Dugal pointed to retrograde attitudes around "wifely duty," saying, "There may be a sense of, 'Why would I ask this person? That's one of the reasons why I've married them.'"

For some couples, intimate familiarity may mean they've started taking consent for granted, failing to check in or communicate their boundaries. Dugal underscored that consent is always required, regardless of the longevity of the union: "It's a way of showing your care, concern and respect for another person."

She argued that generational hangovers might be at play: In Canada, the law on marital rape only came into place in the 1980s. Before 1983, rape was only treated as an offence outside of marriage, meaning a husband could not be charged with raping his wife.

"There are generations of people for whom it actually wasn't illegal to have sex with your married partner without consent," Dugal says. "Now it's very clear that it is illegal, but there might be a bit of catching up to do there."
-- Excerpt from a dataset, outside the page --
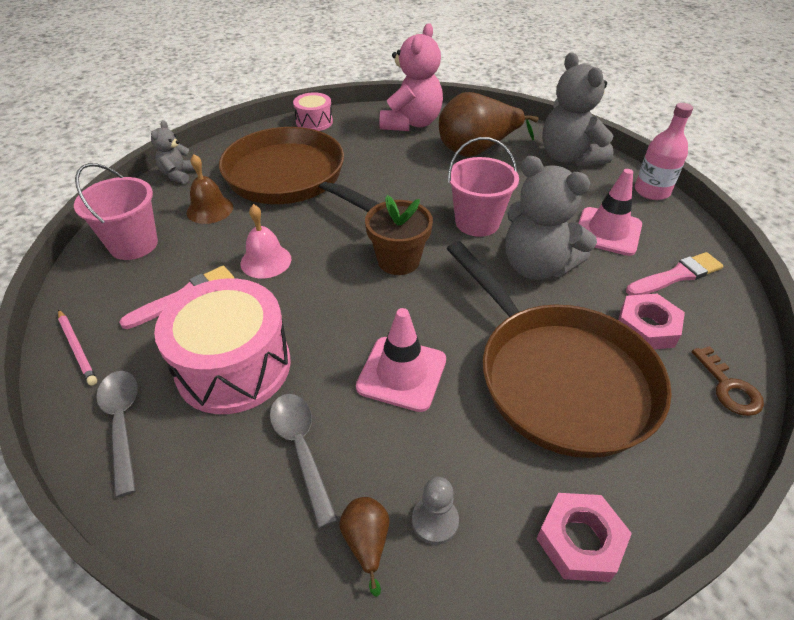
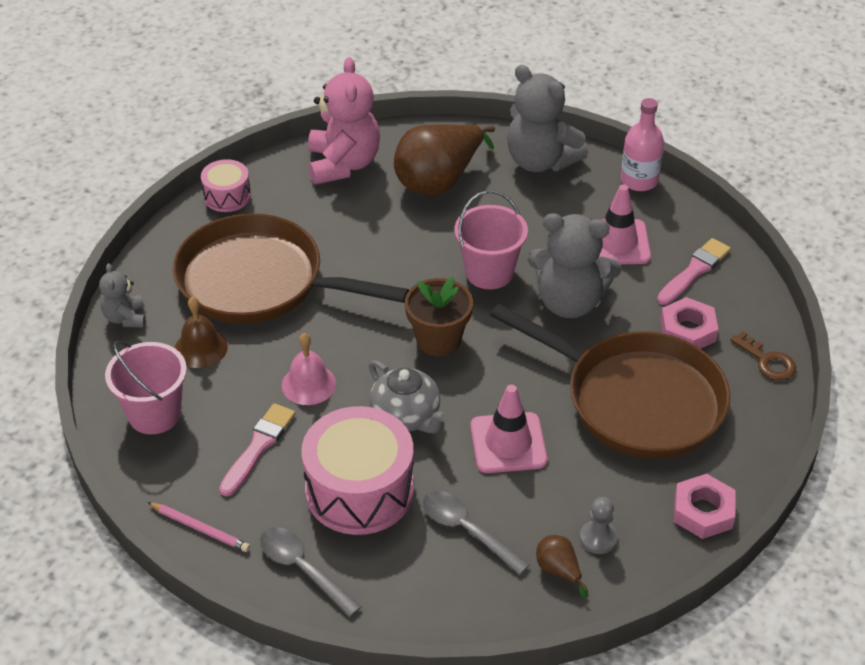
camera: 25 degrees left, 0 degrees up
(325, 315) = (406, 416): none -> grey teapot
Some misreadings of consent are cultural: "In some communities, the only abuse that is named as abuse is physical abuse. If he's hitting her, she'll say something. But if he's not hitting her, then it's not abuse. There could be many other things happening, including sexual violence," Dugal says. "There's an education piece missing. When you come to Canada, this is something you have to be aware of."
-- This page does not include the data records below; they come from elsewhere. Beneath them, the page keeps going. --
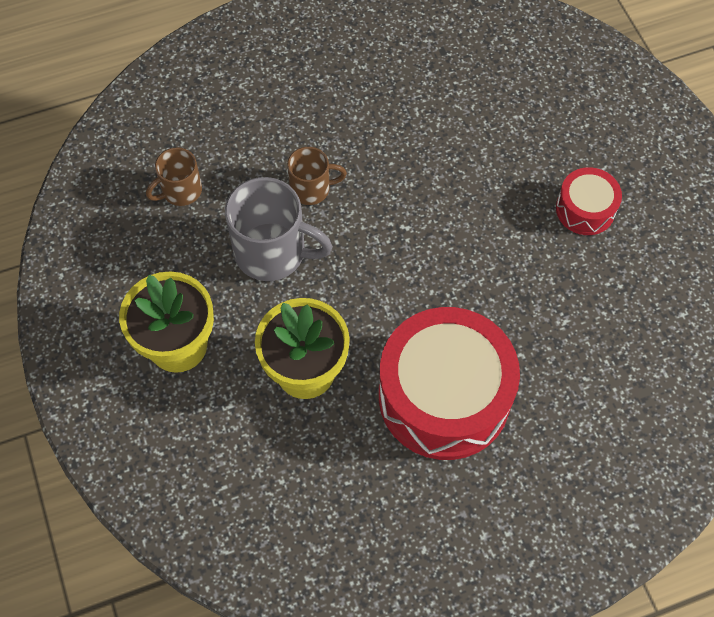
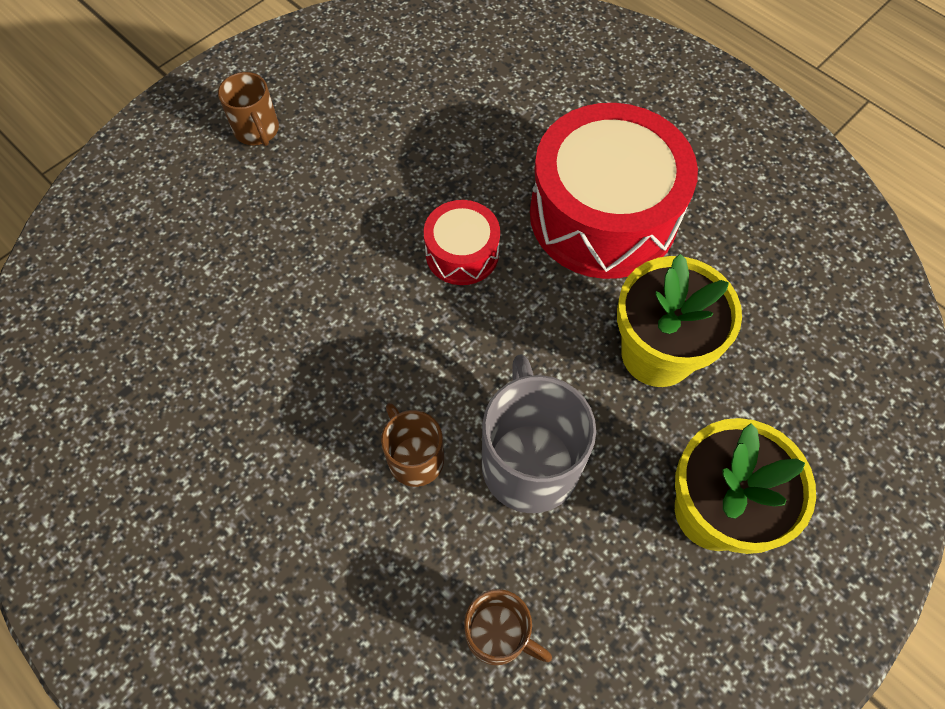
camera: 115 degrees left, 0 degrees up
(585, 209) = (314, 166): red drum -> red drum (462, 253)
(639, 182) = (257, 130): none -> brown mug

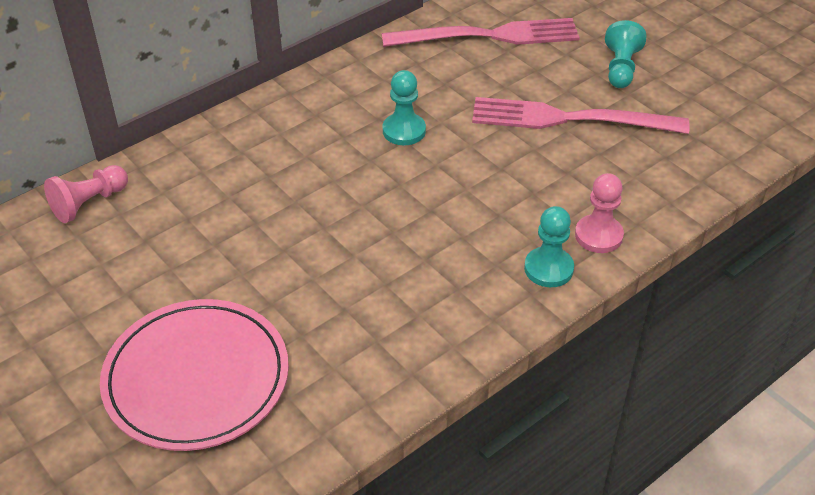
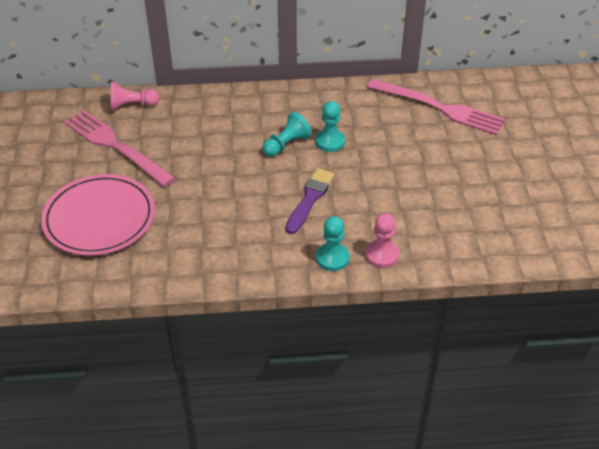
camera: 35 degrees right, 0 degrees up
(450, 211) = (310, 199): none -> purple brush
(568, 119) = (436, 180): pink fork -> pink fork (115, 146)
(621, 68) = (505, 164): turquoise pawn -> turquoise pawn (286, 144)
These false assumptions about spousal consent manifest painfully at rape crisis centres and women's shelters, with many married victims ashamed to say they've been sexually assaulted by their husbands. "Especially when they've been together with someone for so long...the assumption is that you have a relationship and you should somehow have been able to negotiate that. There's still victim blaming."

Dugal stresses that cultural translation around consent is crucial, especially for spouses from countries of origin where there are still no marital rape laws.

"Consent is a conversation people are now having. People should be willing to learn."